Dan O'Donnell

Dan O'Donnell

Common Sense Central is edited by WISN's Dan O'Donnell. Dan provides unique conservative commentary and analysis of stories that the mainstream media...Full Bio

 

The Importance of Conservative Kanye

It may seem superficial--after all, who really cares what a celebrity thinks about politics?--but Kanye West's unaired rant on the season premiere of "Saturday Night Live" is an abject lesson in how the political and cultural left will treat anyone (even someone as famous as Kanye) who dares to defy their monopoly on "cool."

"They bullied me backstage and said 'Don't go out there with that [Make America Great Again] hat on," he said after the cameras cut away.  "They bullied me!"

Kanye West, it would seem is someone who could not be bullied, yet he still feels as though he isn't totally free to express his beliefs.

"I think the universe has balance," he added.  "90% of news are [sic] liberal, 90% of TV, LA, New York, writes, rappers, musicians, so it's easy to make it seem like it's so, so, so one-sided."

He's right, of course, and he's experiencing firsthand why 90% of writers, rappers, and musicians are liberal: There is overwhelming pressure on them to conform.

West himself discussed this pressure in an appearance on "Late Night with Jimmy Kimmel" in early August.

"Just as a musician, African-American, guy out in Hollywood; everyone around me tried to pick my candidate for me and told me every time I said that I liked Trump I couldn't say that out loud or my career would be over, I'd get kicked out of the black community because blacks, we're supposed to have monolithic thought and we can only be Democrats," he explained.  "I said it right before I went to the [mental] hospital [in November of 2016] and I expressed myself, and when I came out I had lost my confidence, so I didn't have the confidence to take on the world and the possible backlash.

"It took me a year and a half to have the confidence to stand up and put on the hat no matter what the consequences were, and what it represented to me is not about policies--because I'm not a politician like that--but it represented overcoming fear and doing what you felt, no matter what anyone says and saying 'You can't bully me. Liberals can't bully me. News can't bully me. The hip hop community can't bully me,' because at that point, if I'm afraid to be me, I'm no longer 'Ye.  That's what makes 'Ye." 

That freedom of political expression is what makes an individual an individual, no matter if he is a famous rapper or not.  Yet there is something about the modern political left that always seeks to suppress this freedom; that simply can't accept a differing opinion.

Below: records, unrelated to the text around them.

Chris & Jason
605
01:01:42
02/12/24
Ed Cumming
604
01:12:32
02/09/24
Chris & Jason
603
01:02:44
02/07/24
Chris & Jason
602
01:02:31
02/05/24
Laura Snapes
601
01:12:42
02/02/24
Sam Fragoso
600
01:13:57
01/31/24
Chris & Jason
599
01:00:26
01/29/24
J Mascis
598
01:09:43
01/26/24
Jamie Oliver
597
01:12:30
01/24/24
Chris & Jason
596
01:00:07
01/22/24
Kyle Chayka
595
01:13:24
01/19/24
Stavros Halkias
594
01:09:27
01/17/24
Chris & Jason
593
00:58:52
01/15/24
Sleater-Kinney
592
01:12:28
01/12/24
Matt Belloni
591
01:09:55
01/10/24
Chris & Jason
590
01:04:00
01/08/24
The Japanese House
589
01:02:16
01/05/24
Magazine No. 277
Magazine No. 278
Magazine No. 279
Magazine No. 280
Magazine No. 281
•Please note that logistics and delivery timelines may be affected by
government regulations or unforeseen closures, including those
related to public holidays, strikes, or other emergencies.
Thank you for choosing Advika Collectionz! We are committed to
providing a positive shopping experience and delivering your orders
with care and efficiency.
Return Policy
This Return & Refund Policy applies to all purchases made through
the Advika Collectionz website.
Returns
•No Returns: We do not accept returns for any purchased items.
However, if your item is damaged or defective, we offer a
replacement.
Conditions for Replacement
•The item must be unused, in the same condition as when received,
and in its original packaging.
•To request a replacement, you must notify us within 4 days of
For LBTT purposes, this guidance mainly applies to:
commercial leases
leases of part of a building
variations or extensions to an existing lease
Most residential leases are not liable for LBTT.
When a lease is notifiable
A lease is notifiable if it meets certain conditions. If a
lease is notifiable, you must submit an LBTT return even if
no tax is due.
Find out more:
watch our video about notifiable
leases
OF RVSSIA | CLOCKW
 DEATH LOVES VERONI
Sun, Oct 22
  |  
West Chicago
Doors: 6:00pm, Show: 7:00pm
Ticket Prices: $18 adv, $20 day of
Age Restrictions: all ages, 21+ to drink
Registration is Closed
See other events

Every conservative has heard at one point or another, on Facebook, at work, or at the dinner table, "Oh come on, you can't seriously support Trump."  An opposing viewpoint, then, isn't merely a disagreement, it's unacceptable.

And it's especially unacceptable in the news and entertainment business, where even someone as powerful as Kanye West can be made to feel as though he shouldn't dare to oppose liberal orthodoxy.

That he does and that he is so open about the left's attempts at bullying him into silence are significant, because both reflect liberalism's ultimate frailty as a political philosophy--if it's no longer seen as the only cool and acceptable philosophy, it's unable to stand on its own.  

In that sense, then, Kanye West is far more important to conservatism than a mere celebrity endorsement; he is liberalism's admission that it's unable to win hearts and minds without people like Kanye West blindly advocating for it.